---
inputType: "CA10__CaAwsSecurityGroup__c"
testData:
  - file: "test-data.json"
conditions:
  - status: "INCOMPLIANT"
    currentStateMessage: "This security group allows ingress from ::/0 to remote administration ports."
    remediationMessage: "Change the security group source to a range other than ::/0 or delete the offending inbound rule."
    check:
      RELATED_LIST_HAS:
        status: "INCOMPLIANT"
        relationshipName: "CA10__AWS_EC2_Security_Group_Rules__r"
otherwise:
  status: "COMPLIANT"
  currentStateMessage: "This security group does not allow ingress from ::/0."
relatedLists: 
  - relationshipName: "CA10__AWS_EC2_Security_Group_Rules__r"
    importExtracts:
    - file: "/types/CA10__CaAwsSecurityGroupRule2__c/object.extracts.yaml"
    conditions:
      - status: "INAPPLICABLE"
        currentStateMessage: "This is an outbound security group rule."
        check:
          NOT_EQUAL:
            left:
              EXTRACT: "CA10__direction__c"
            right:
              TEXT: "Inbound"
      - status: "INAPPLICABLE"
        currentStateMessage: "This security group rule does not allow unrestricted access."
        check:
          NOT_EQUAL:
            left:
              EXTRACT: "CA10__sourceIpRange__c"
            right:
              TEXT: "::/0"
      - status: "INAPPLICABLE"
        currentStateMessage: "This security group rule protocol is not All, TCP, or UDP."
        check:
# check that protocol is neither all, tcp, or udp
          NOT:
            arg:
              OR:
                args:
                  - IS_EQUAL:
                      left:
                        EXTRACT: "CA10__protocol__c"
                      right:
                        TEXT: "All"
                  - IS_EQUAL:
                      left:
                        EXTRACT: "CA10__protocol__c"

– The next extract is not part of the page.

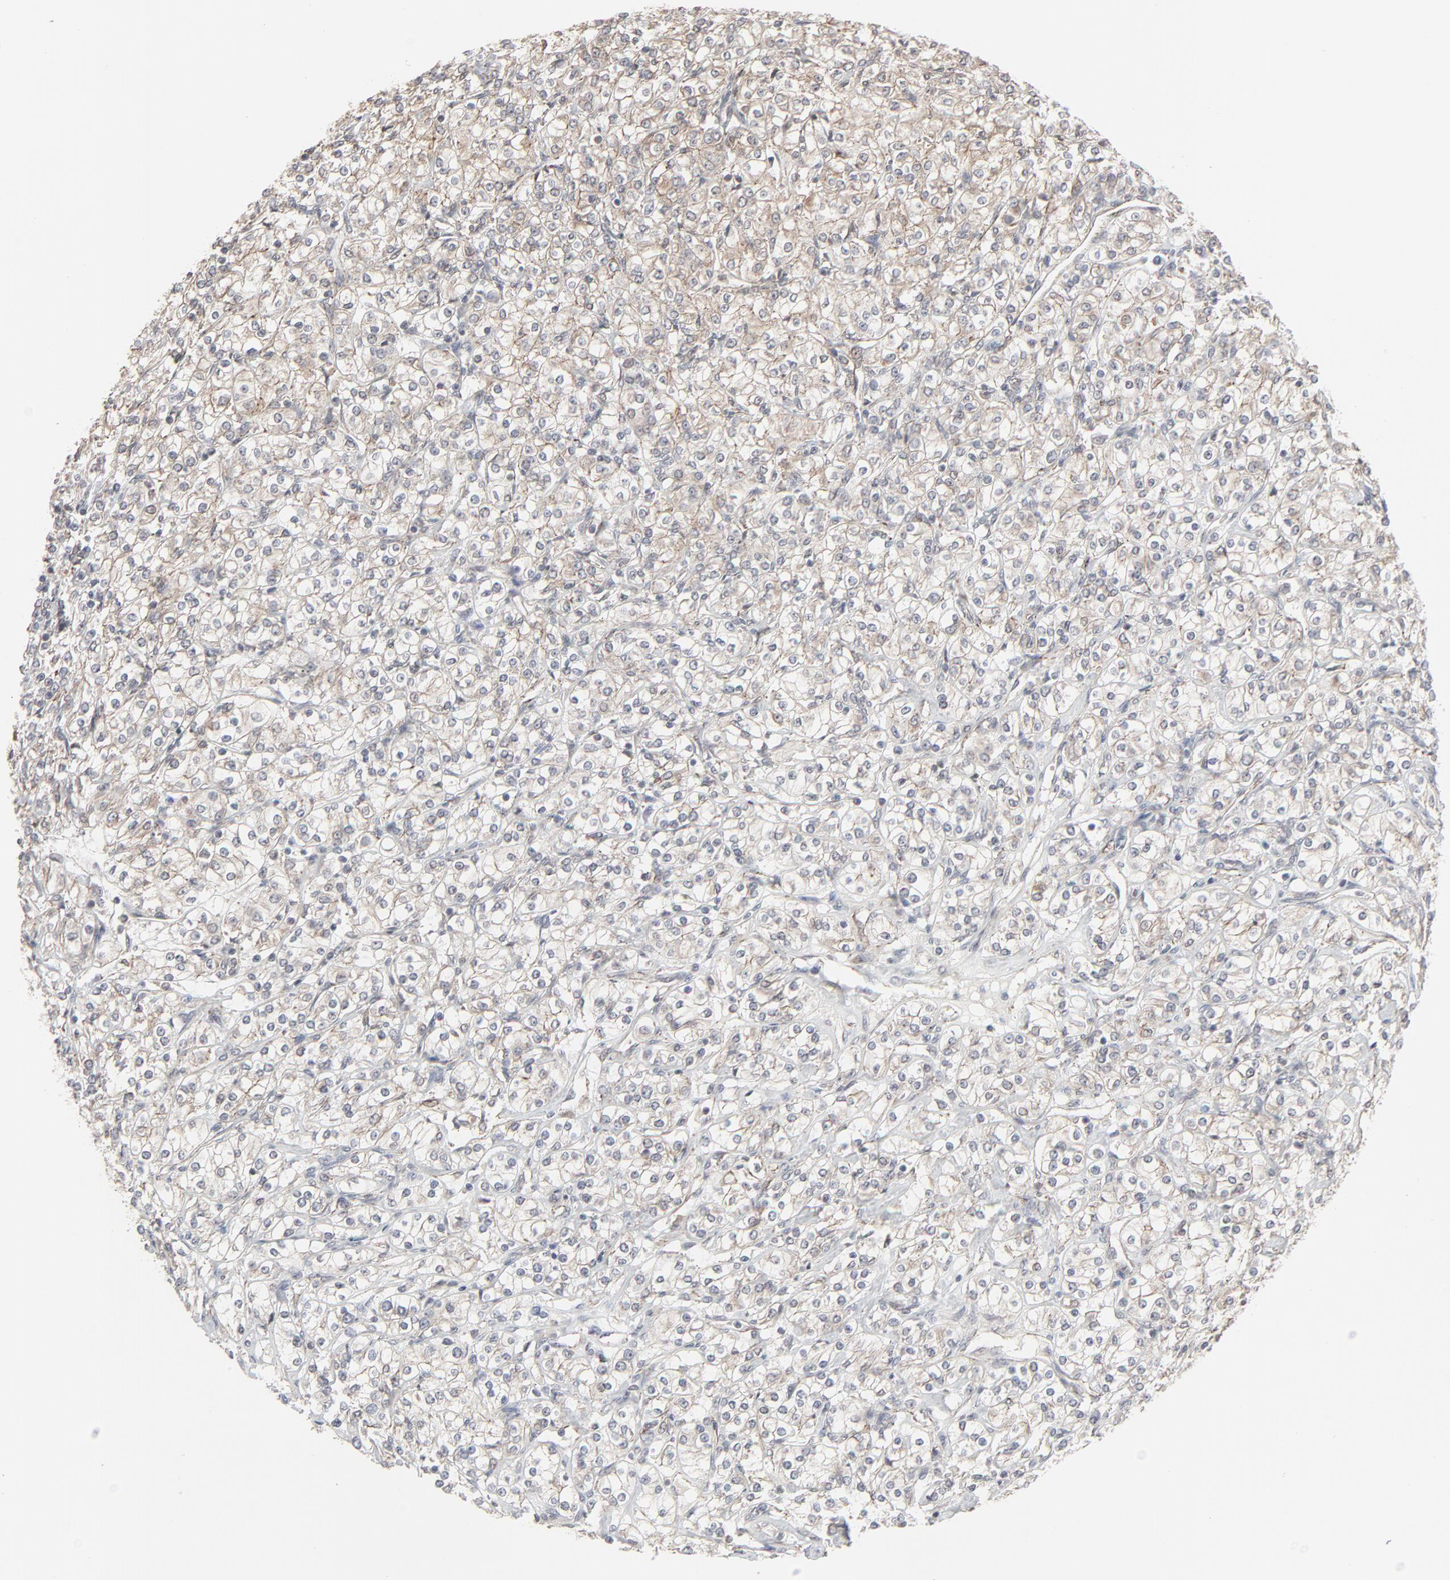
{"staining": {"intensity": "weak", "quantity": ">75%", "location": "cytoplasmic/membranous"}, "tissue": "renal cancer", "cell_type": "Tumor cells", "image_type": "cancer", "snomed": [{"axis": "morphology", "description": "Adenocarcinoma, NOS"}, {"axis": "topography", "description": "Kidney"}], "caption": "Immunohistochemical staining of adenocarcinoma (renal) demonstrates low levels of weak cytoplasmic/membranous staining in about >75% of tumor cells.", "gene": "CTNND1", "patient": {"sex": "male", "age": 77}}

                      right:
                        TEXT: "tcp"
                  - IS_EQUAL:
                      left:
                        EXTRACT: "CA10__protocol__c"
                      right:
                        TEXT: "udp"
      - status: "INCOMPLIANT"
        currentStateMessage: "This security group allows ingress from ::/0."
        remediationMessage: "Change the source field to a range other than ::/0 or delete the offending inbound rule."
        check:
# check that port range either includes port 22 or port 3389, or the range is empty (all ports)
          OR:
            args:
              - AND:
                  args:
                    - LESS_THAN_EQUAL:
                        left:
                          EXTRACT: "CA10__fromPort__c"
                        right:
                          NUMBER: 22.0
                    - GREATER_THAN_EQUAL:
                        left:
                          EXTRACT: "CA10__toPort__c"
                        right:
                          NUMBER: 22.0
              - AND:
                  args:
                    - LESS_THAN_EQUAL:
                        left:
                          EXTRACT: "CA10__fromPort__c"
                        right:
                          NUMBER: 3389.0
                    - GREATER_THAN_EQUAL:
                        left:
                          EXTRACT: "CA10__toPort__c"
                        right:
                          NUMBER: 3389.0
              - IS_EMPTY:
                  arg:
                    EXTRACT: "CA10__fromPort__c"
              - IS_EMPTY:
                  arg:
                    EXTRACT: "CA10__toPort__c"
    otherwise:
      status: "COMPLIANT"
      currentStateMessage: "This security group does not allow ingress from ::/0."